2. The Center of Metabolic Disease Research, Nanjing Medical University, Nanjing 210029, China.
3. Department of Orthopedics, Jiangsu Province Hospital of Chinese Medicine, Affiliated Hospital of Nanjing University of Chinese Medicine, Nanjing 210029, China.
4. Department of Geratology, The First Affiliated Hospital of Nanjing Medical University, Nanjing 210029, China. liuyun@njmu.edu.cn.

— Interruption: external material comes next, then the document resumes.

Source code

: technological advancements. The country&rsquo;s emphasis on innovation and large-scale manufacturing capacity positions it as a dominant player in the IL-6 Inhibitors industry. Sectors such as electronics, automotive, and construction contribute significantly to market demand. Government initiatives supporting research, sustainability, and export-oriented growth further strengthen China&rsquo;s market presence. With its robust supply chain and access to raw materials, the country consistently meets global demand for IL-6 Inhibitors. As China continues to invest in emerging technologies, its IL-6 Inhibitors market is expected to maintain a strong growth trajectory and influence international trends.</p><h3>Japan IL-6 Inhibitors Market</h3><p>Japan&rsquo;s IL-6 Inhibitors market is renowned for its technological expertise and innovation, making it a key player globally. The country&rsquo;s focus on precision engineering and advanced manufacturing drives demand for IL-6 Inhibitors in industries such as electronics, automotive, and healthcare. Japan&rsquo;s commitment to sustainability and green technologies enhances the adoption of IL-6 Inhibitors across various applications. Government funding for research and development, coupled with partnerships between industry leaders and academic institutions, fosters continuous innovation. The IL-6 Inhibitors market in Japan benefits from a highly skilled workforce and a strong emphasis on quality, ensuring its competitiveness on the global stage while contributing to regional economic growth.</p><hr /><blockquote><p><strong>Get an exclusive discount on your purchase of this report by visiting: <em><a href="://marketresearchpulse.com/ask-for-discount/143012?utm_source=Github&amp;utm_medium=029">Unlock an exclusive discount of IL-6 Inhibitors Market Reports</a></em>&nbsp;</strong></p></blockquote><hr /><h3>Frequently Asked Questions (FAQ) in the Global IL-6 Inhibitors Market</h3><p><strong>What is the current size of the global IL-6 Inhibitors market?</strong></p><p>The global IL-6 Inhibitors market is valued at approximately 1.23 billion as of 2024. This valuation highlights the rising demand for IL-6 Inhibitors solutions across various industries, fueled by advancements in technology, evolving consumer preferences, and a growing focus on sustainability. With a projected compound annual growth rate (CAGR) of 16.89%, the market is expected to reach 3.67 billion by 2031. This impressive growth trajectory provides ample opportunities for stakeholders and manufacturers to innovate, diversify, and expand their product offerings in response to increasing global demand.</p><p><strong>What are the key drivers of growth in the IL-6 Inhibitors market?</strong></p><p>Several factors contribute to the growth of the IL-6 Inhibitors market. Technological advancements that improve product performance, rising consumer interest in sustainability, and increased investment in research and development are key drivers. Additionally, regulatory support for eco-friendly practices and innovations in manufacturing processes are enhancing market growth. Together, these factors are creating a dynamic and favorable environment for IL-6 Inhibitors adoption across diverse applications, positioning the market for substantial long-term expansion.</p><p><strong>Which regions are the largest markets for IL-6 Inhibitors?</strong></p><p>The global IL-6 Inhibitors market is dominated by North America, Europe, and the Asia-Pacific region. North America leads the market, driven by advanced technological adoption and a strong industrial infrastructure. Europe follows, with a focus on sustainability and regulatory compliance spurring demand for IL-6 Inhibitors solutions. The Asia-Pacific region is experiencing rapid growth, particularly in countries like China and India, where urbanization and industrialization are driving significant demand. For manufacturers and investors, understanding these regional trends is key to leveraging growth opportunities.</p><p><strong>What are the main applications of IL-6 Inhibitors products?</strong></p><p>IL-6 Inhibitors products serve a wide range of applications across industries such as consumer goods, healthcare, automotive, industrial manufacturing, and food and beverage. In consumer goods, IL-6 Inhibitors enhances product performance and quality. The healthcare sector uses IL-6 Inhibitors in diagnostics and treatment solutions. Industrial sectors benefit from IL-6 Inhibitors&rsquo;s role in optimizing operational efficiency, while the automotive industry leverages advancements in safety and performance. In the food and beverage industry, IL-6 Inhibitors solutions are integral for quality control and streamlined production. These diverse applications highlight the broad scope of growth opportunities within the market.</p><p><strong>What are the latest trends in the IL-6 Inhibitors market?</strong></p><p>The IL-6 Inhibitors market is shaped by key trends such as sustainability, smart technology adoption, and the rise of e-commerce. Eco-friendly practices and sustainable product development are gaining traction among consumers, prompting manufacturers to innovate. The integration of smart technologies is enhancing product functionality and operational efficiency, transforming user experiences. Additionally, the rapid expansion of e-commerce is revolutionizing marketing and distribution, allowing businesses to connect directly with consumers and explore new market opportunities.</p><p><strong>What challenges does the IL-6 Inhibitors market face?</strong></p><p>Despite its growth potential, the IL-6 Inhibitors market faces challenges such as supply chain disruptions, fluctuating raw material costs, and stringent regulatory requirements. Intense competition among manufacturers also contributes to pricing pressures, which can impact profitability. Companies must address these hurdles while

- Publication Type:Journal Article
- MeSH:
Endoplasmic Reticulum Stress;
Endoribonucleases;
physiology;
Heat-Shock Proteins;
physiology;
Hep G2 Cells;
Humans;
Lipid Metabolism;
Protein-Serine-Threonine Kinases;
physiology;
S100 Proteins;
physiology;
Triglycerides;
biosynthesis;
X-Box Binding Protein 1;
physiology
- From:
Acta Physiologica Sinica
2019;71(2):279-286
- CountryChina
- Language:Chinese
-
Abstract:
The aim of this study was to investigate the role of S100 calcium binding protein A16 (S100A16) in lipid metabolism in hepatocytes and its possible biological mechanism. HepG2 cells (human hepatoma cell line) were cultured with fatty acid to establish fatty acid culture model. The control model was cultured without fatty acid. Each model was divided into three groups and transfected with S100a16 over-expression, shRNA and vector plasmids, respectively. The concentration of triglyceride (TG) in the cells was measured by kit, and the lipid droplets was observed by oil red O staining. Immunoprecipitation and mass spectrometry were used to find the interesting proteins interacting with S100A16, and the interaction was verified by immunoprecipitation. The further mechanism was studied by Western blot and qRT-PCR. The results showed that the intracellular lipid droplet and TG concentrations in the fatty acid culture model were significantly higher than those in the control model. The accumulation of intracellular fat in the S100a16 over-expression group was significantly higher than that in the vector plasmid transfection group. There was an interaction between heat shock protein A5 (HSPA5) and S100A16. Over-expression of S100A16 up-regulated protein expression levels of HSPA5, inositol-requiring enzyme 1α (IRE1α) and pIREα1, which belong to endoplasmic reticulum stress HSPA5/IRE1α-XBP1 pathway. Meanwhile, over-expression of S100A16 up-regulated the mRNA expression levels of adipose synthesis-related gene Srebp1c, Acc and Fas. In the S100a16 shRNA plasmid transfection group, the above-mentioned protein and mRNA levels were lower than those of vector plasmid transfection group. These results suggest that S100A16 may promote lipid synthesis in HepG2 cells through endoplasmic reticulum stress HSPA5/IRE1α-XBP1 pathway.